(AFP) La crise d'Internet est «saine» et «ne porte pas préjudice aux marques», a déclaré mercredi le PDG d'Amazon.fr, Denis Terrien, après l'annonce faite à Seattle (États-Unis) par Amazon.com, numéro un mondial de la distribution par Internet, d'une réduction, plus grande que prévu, de ses pertes au premier trimestre 2001.
Dans le domaine notamment du e-commerce culturel, «il y avait énormément de gens qui ne délivraient pas de services de qualité aux clients. Ce qu'on peut voir aujourd'hui, c'est que cette crise ne porte pas préjudice aux marques», a dit M. Terrien à l'AFP.

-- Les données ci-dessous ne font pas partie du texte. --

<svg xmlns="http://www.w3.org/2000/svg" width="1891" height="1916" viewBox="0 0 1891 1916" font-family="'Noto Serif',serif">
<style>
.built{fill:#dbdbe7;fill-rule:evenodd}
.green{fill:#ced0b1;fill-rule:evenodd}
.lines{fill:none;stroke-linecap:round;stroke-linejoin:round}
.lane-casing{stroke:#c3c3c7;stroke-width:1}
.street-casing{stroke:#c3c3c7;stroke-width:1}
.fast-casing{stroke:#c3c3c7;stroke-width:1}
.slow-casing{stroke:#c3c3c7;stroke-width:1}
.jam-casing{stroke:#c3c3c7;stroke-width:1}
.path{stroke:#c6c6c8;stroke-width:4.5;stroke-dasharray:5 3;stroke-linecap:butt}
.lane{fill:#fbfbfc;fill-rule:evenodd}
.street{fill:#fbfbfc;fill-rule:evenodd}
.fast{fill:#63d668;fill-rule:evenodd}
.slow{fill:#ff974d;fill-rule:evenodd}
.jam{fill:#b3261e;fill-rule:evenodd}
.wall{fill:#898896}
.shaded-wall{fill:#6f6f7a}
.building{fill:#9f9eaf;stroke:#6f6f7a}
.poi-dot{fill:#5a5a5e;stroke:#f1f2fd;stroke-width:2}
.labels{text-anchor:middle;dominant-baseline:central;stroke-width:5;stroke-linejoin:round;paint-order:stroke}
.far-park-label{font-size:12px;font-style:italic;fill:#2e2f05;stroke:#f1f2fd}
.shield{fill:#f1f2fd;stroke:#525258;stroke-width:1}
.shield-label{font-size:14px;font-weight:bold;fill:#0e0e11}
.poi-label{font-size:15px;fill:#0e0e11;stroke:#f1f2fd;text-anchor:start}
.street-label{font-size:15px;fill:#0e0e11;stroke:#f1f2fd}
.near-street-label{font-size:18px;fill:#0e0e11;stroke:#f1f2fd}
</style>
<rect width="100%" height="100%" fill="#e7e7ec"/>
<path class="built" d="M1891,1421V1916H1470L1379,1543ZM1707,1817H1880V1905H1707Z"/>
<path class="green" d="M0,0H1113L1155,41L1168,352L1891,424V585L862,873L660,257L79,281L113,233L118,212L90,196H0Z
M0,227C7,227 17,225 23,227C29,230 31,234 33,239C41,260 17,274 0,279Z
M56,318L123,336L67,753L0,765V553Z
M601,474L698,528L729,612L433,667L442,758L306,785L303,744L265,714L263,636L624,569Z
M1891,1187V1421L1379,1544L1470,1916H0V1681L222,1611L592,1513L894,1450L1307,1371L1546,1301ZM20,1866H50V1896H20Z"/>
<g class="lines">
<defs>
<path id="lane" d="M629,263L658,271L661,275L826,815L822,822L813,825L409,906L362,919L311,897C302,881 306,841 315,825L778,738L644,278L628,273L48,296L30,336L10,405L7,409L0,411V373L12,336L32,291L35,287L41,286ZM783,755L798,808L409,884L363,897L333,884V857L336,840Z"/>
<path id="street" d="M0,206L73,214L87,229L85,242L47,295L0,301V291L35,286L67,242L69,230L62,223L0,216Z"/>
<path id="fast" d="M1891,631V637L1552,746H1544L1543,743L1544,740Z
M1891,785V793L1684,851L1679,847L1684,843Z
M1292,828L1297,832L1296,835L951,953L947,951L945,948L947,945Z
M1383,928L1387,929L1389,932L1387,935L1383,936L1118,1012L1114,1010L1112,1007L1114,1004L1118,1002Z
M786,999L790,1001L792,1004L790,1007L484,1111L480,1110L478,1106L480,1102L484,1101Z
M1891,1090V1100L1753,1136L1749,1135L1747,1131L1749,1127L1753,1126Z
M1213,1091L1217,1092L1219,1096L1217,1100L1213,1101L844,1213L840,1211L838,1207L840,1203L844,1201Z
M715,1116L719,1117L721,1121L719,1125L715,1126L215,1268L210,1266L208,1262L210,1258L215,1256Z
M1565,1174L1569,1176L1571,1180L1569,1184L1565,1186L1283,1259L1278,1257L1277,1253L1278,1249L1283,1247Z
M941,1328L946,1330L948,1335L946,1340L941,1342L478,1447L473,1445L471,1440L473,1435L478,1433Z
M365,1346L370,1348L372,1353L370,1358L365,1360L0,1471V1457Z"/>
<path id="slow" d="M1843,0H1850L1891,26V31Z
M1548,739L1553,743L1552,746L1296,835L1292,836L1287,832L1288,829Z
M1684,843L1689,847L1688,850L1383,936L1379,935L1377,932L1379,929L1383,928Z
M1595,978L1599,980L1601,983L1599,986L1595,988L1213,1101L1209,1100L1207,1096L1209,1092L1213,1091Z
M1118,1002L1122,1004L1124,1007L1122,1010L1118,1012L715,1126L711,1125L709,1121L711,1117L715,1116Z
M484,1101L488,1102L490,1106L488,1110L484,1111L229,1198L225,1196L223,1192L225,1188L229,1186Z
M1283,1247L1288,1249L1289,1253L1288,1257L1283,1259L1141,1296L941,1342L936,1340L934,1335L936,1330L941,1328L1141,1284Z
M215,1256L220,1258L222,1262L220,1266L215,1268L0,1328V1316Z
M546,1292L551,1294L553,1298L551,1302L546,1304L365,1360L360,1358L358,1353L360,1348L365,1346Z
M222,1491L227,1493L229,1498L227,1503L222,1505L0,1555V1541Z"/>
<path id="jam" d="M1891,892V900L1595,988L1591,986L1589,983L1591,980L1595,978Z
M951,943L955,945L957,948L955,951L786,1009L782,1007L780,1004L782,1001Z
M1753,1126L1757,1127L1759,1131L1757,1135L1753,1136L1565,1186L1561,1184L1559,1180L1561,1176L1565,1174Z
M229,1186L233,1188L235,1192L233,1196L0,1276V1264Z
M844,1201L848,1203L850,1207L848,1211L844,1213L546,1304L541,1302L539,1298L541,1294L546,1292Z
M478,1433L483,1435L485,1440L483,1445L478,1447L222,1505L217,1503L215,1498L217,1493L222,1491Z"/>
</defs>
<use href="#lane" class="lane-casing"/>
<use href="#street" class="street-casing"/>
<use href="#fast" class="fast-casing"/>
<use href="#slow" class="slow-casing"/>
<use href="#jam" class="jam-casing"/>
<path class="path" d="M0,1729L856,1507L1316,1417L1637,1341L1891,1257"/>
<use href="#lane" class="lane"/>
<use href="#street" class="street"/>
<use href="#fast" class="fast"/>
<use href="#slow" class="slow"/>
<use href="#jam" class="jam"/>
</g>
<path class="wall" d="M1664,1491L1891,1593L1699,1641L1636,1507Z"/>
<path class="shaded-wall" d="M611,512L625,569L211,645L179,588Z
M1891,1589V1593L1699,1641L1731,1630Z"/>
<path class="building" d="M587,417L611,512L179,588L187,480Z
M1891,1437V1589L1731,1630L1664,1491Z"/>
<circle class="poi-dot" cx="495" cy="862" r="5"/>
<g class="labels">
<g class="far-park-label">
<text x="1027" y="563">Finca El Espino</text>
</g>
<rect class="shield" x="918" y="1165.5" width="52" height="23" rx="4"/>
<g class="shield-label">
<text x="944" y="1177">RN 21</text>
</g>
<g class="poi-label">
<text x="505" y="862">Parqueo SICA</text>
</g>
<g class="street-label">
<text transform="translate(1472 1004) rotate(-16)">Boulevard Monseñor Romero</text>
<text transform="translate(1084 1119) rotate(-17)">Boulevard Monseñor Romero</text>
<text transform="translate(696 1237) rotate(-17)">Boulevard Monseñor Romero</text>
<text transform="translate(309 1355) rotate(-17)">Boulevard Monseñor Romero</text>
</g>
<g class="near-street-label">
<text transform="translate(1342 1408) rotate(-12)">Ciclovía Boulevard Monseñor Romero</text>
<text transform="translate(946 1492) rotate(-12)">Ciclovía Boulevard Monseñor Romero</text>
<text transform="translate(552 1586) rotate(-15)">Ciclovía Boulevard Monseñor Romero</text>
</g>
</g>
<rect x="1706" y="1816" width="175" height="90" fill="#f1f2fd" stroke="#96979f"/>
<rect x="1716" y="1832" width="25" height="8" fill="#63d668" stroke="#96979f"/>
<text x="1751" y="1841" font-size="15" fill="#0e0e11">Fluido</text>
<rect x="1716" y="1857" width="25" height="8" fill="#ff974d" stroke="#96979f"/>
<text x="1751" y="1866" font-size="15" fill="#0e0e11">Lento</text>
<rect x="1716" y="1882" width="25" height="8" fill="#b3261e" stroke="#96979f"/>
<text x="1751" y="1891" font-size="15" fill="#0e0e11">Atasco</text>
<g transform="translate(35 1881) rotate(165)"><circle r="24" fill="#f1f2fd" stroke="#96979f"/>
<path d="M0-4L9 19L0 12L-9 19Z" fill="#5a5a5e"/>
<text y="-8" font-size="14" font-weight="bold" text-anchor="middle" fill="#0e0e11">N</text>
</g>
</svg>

«Aux États-Unis, le marché du livre en-ligne a décru de 25% ce trimestre mais les ventes d'Amazon sur ce même produit ont augmenté. Les sociétés sérieuses, efficaces, n'ont pas de problèmes» pour se développer, a-t-il dit.
Il a indiqué que sa société, lancée le 31 août dernier, «se portait très bien», sans fournir de chiffres sur son activité. «Nous sommes devenus le premier exportateur de produits culturels français», a-t-il assuré, se disant «confiant dans l'avenir».
Le chiffre d'affaires d'Amazon.com a augmenté de 22% à 700 millions de dollars (par rapport à la même période de l'exercice précédent) grâce notamment à une forte croissance des ventes à l'international (Allemagne, Grande-Bretagne, France, Japon). La compagnie compte désormais 32 millions de comptes clients, dont six millions hors des États-Unis.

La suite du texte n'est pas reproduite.